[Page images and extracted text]
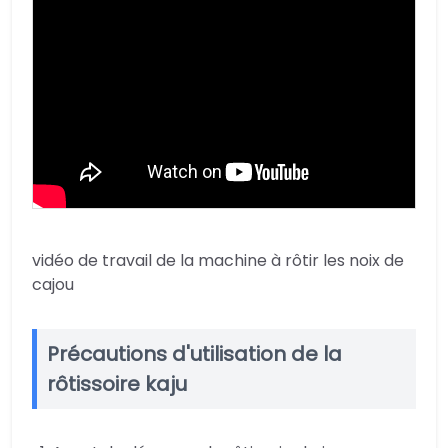
vidéo de travail de la machine à rôtir les noix de
cajou
Précautions d'utilisation de la
rôtissoire kaju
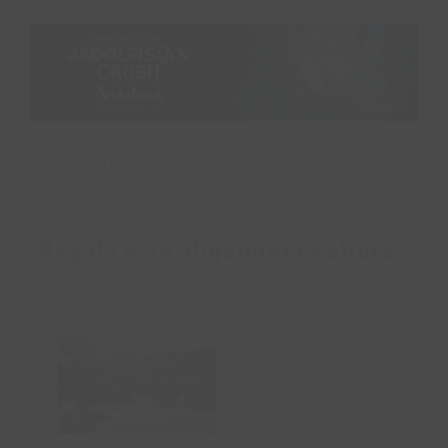
SEGUIR LEYENDO
Regala este alojamiento ahora
Añadir al
carrito
Detalles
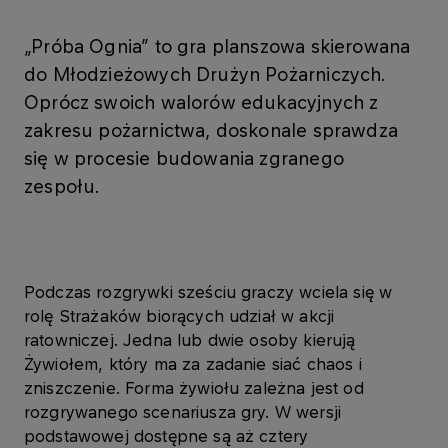
„Próba Ognia” to gra planszowa skierowana
do Młodzieżowych Drużyn Pożarniczych.
Oprócz swoich walorów edukacyjnych z
zakresu pożarnictwa, doskonale sprawdza
się w procesie budowania zgranego
zespołu.
Podczas rozgrywki sześciu graczy wciela się w
rolę Strażaków biorących udział w akcji
ratowniczej. Jedna lub dwie osoby kierują
Żywiołem, który ma za zadanie siać chaos i
zniszczenie. Forma żywiołu zależna jest od
rozgrywanego scenariusza gry. W wersji
podstawowej dostępne są aż cztery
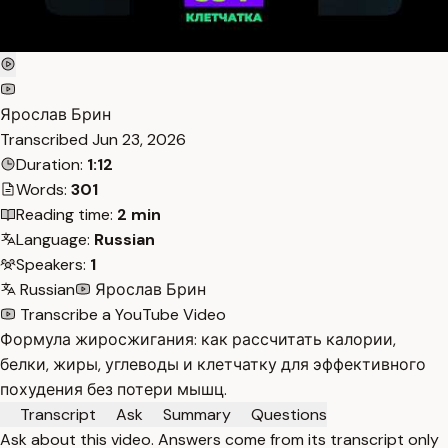
Ярослав Брин
Transcribed
Jun 23, 2026
Duration:
1:12
Words:
301
Reading time:
2 min
Language:
Russian
Speakers:
1
Russian
Ярослав Брин
Transcribe a YouTube Video
Формула жиросжигания: как рассчитать калории,
белки, жиры, углеводы и клетчатку для эффективного
похудения без потери мышц.
Transcript
Ask
Summary
Questions
Ask about this video. Answers come from its transcript only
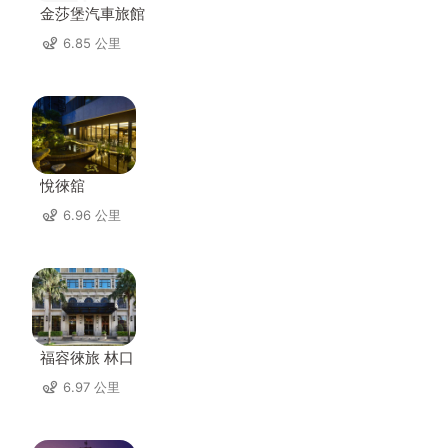
金莎堡汽車旅館
6.85 公里
悅徠舘
6.96 公里
福容徠旅 林口
6.97 公里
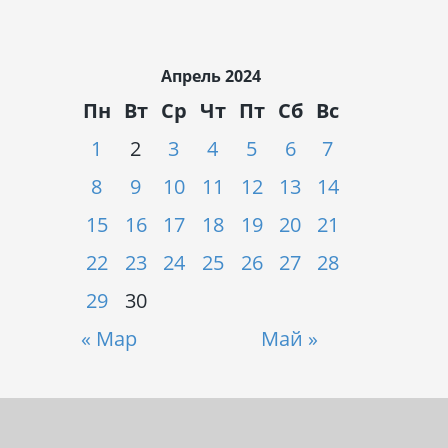
Апрель 2024
Пн
Вт
Ср
Чт
Пт
Сб
Вс
1
2
3
4
5
6
7
8
9
10
11
12
13
14
15
16
17
18
19
20
21
22
23
24
25
26
27
28
29
30
« Мар
Май »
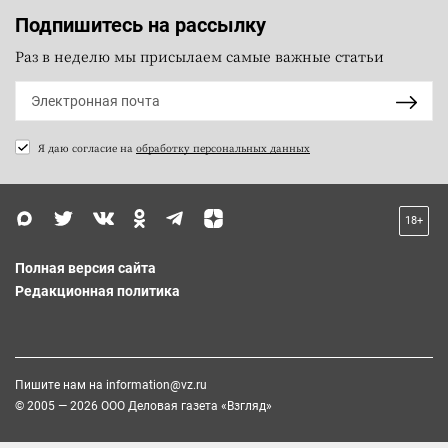
Подпишитесь на рассылку
Раз в неделю мы присылаем самые важные статьи
Я даю согласие на
обработку персональных данных
18+
Полная версия сайта
Редакционная политика
Пишите нам на
information@vz.ru
© 2005 — 2026 ООО Деловая газета «Взгляд»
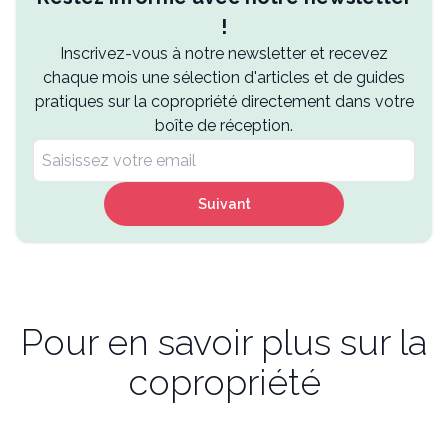
!
Inscrivez-vous à notre newsletter et recevez
chaque mois une sélection d'articles et de guides
pratiques sur la copropriété directement dans votre
boîte de réception.
Suivant
Pour en savoir plus sur la
copropriété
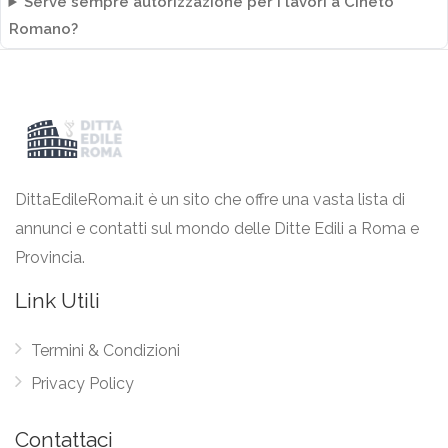
Serve sempre autorizzazione per i lavori a Cineto
Romano?
DittaEdileRoma.it è un sito che offre una vasta lista di
annunci e contatti sul mondo delle Ditte Edili a Roma e
Provincia.
Link Utili
Termini & Condizioni
Privacy Policy
Contattaci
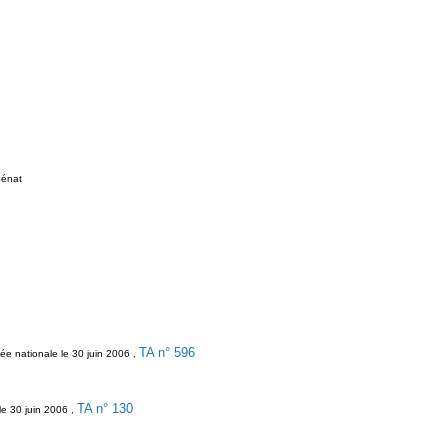
énat
TA n° 596
blée nationale le 30 juin 2006 ,
TA n° 130
 le 30 juin 2006 ,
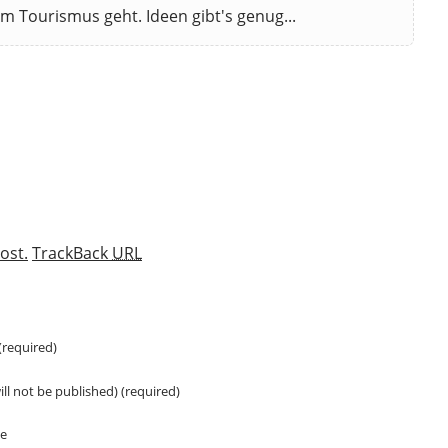
 im Tourismus geht. Ideen gibt's genug...
ost.
TrackBack
URL
required)
ill not be published) (required)
te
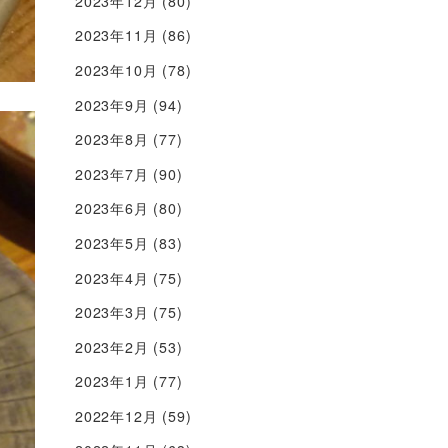
2023年12月
(80)
2023年11月
(86)
2023年10月
(78)
2023年9月
(94)
2023年8月
(77)
2023年7月
(90)
2023年6月
(80)
2023年5月
(83)
2023年4月
(75)
2023年3月
(75)
2023年2月
(53)
2023年1月
(77)
2022年12月
(59)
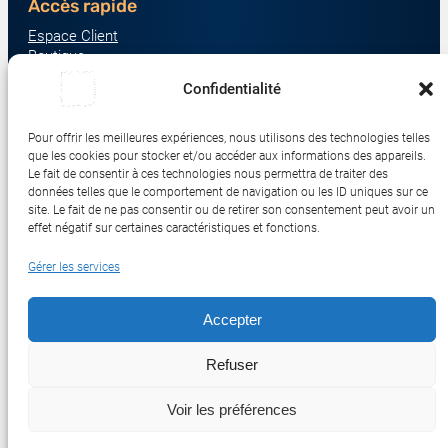
Accès rapide
Espace Client
Boutique
À propos
Confidentialité
Nous contacter
Nos catégories produit
Pour offrir les meilleures expériences, nous utilisons des technologies telles
Écrans & Moniteurs
que les cookies pour stocker et/ou accéder aux informations des appareils.
Serveurs & Stockage
Le fait de consentir à ces technologies nous permettra de traiter des
données telles que le comportement de navigation ou les ID uniques sur ce
Impression & Consommables
site. Le fait de ne pas consentir ou de retirer son consentement peut avoir un
Ordinateurs & Tablettes
effet négatif sur certaines caractéristiques et fonctions.
Périphériques & Accessoires
Gérer les services
Réseau & IoT
Accepter
© 2017-2026 SWEBETECH – Tous droits réservés
Refuser
Mentions légales
Conditions Générales de Vente
Politique de Confidentialité
Politique de Cookies
Politique de Transport
Remboursements et Retours
Voir les préférences
Réalisé et optimisé par Swebetech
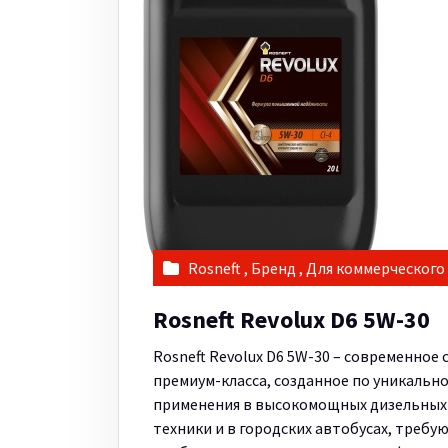
Rosneft
,
Бренд
,
Для коммерческого
Rosneft Revolux D6 5W-30
Rosneft Revolux D6 5W-30 – современное
премиум-класса, созданное по уникально
применения в высокомощных дизельных 
техники и в городских автобусах, треб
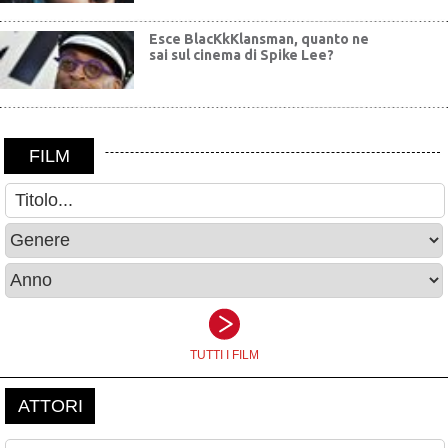
Esce BlacKkKlansman, quanto ne
sai sul cinema di Spike Lee?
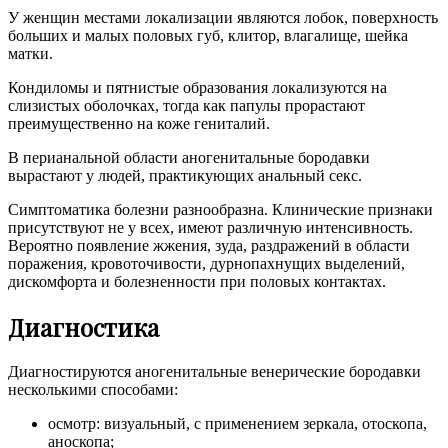
У женщин местами локализации являются лобок, поверхность
больших и малых половых губ, клитор, влагалище, шейка
матки.
Кондиломы и пятнистые образования локализуются на
слизистых оболочках, тогда как папулы прорастают
преимущественно на коже гениталий.
В перианальной области аногенитальные бородавки
вырастают у людей, практикующих анальный секс.
Симптоматика болезни разнообразна. Клинические признаки
присутствуют не у всех, имеют различную интенсивность.
Вероятно появление жжения, зуда, раздражений в области
поражения, кровоточивости, дурнопахнущих выделений,
дискомфорта и болезненности при половых контактах.
Диагностика
Диагностируются аногенитальные венерические бородавки
несколькими способами:
осмотр: визуальный, с применением зеркала, отоскопа,
аноскопа;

## Work required
Tally the lines of the data that include the word "juin". Reply with the number only.

## Written reply
2